Our Moral Duty. By Eric Smith

If you're an African American in this country you've got no business whatsoever supporting anyone and any policy that discriminates against another person because of their gender, religion, sexual orientation, or economic class for those who think along these lines share the identical mindset of those who felt that it was okay for people who look like you to have once been held as slaves, segregated, denied the right to vote, and lynched. To laugh along with those who make sexist & homophobic jokes is to laugh along with those same individuals who behind your back will call you the "n" word, make racist stereotypical "jokes" about black people having nappy hair, big feet, and flapping lips.

You people of color who laugh along with your so called "white" friends who mock people who are gay & female may think they are laughing with you but in truth they are laughing at you for friend or not these people think as little of you as of those you mutually mock. Demeaning a person because of their sexual orientation, gender, economic status, or religious beliefs is no more a laughing matter than mocking & demeaning someone because of the color of their skin.
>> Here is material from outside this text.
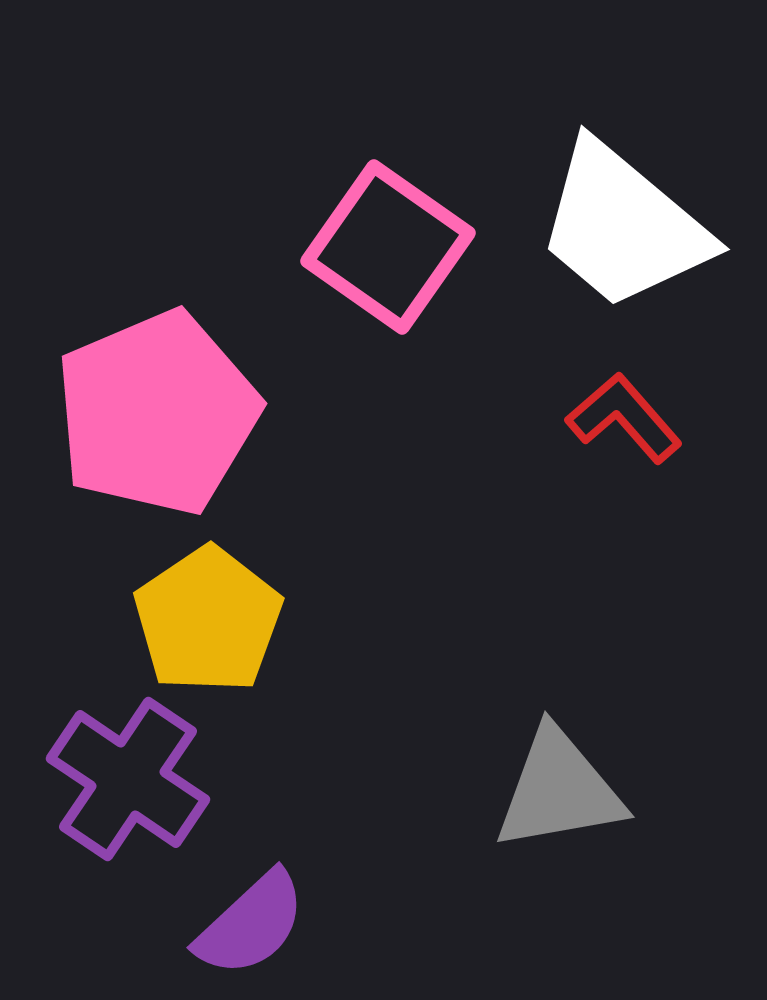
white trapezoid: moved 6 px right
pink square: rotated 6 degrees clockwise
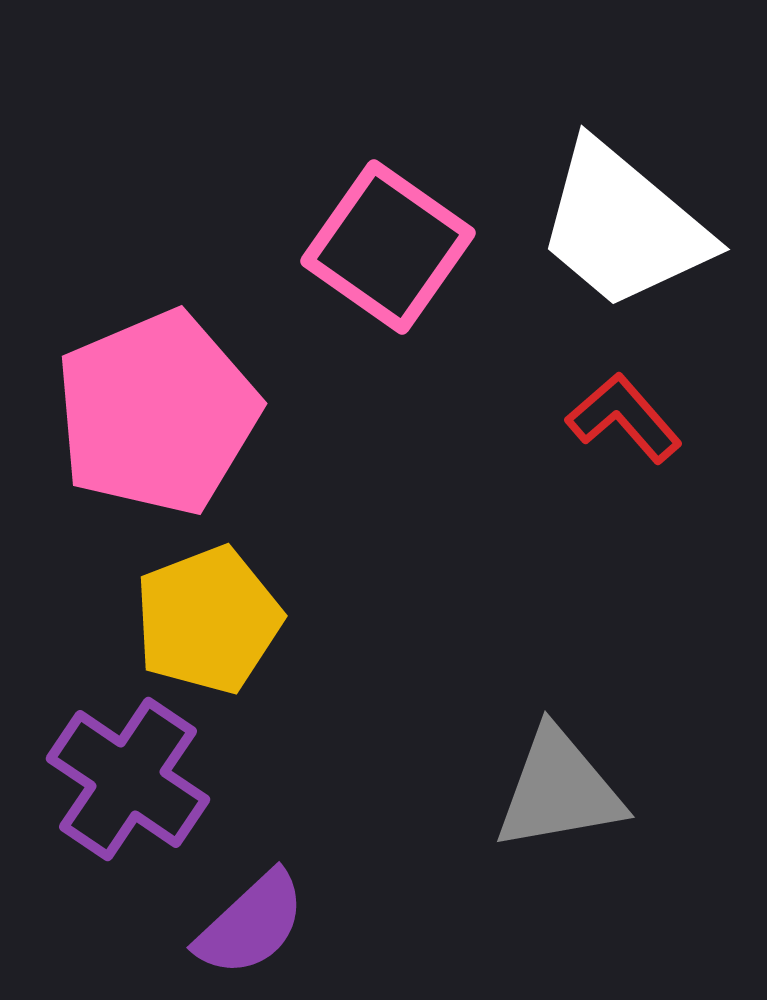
yellow pentagon: rotated 13 degrees clockwise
Such attitudes are all cut from the same dehumanizing, bigoted, and cruel cloth of intolerance and we people of color in these United States, who ourselves have long been the victims of the worst kinds of intolerance imaginable, should ourselves be among the most intolerant of all forms of discrimination for as I said before we have been discriminated ourselves and therefore know as well as anyone what discrimination feels like and how wrong it is.

So when I hear people of color make homophobic references about people they don't like, I don't find these kind of jokes funny because I don't find anything wrong with a person being into members of their own sex. It's none of my business and I therefore I find it morally repugnant for someone to demean someone else because of who they are; be they of a different sexual orientation, gender, religion, or economic class. It's just not right that's all.

So I would like to see a day when every African American, before demeaning a person because of their sexual orientation, gender, religion, and economic class, to first look in the mirror and after taking a long hard look at themselves, take a moment to examine to examine their own conscience. I would like to know how they as a black person in these United States, knowing how black people in this country have been treated since before the dawning days of the republic, can honestly say that it is okay for a human being to be discriminated against & mistreated because that person happens to be gay, female, of a different economic class, or follow a different religious Faith or no religion at all. I would like that person to explain to themselves how the universal evil that is discrimination is no longer an evil because at that particular moment it is being applied to someone other than themselves.

As African Americans these are questions we must ask ourselves but more to the point we must recognize that because of our unique place in this country's history we are charged with a special obligation to speak out against discrimination in all its forms. We must be at the forefront of this fight and use our own personal history here in this country as an example of how wrong it is to discriminate; of how morally bankrupt it is to pass arbitrary judgment on another human being for any reason other than the content of their character.

This is our duty as black people in these United States and in fulfilling it we will be consecrating the suffering & sacrifices of our own people who suffered the sting of the master's lash, who died by the rope, and who marched, were beaten, and made to perish because they endeavored to make a better nation; not only a better nation for black people but for all people; regardless of who they loved, their gender, their economic class, or religious Faith.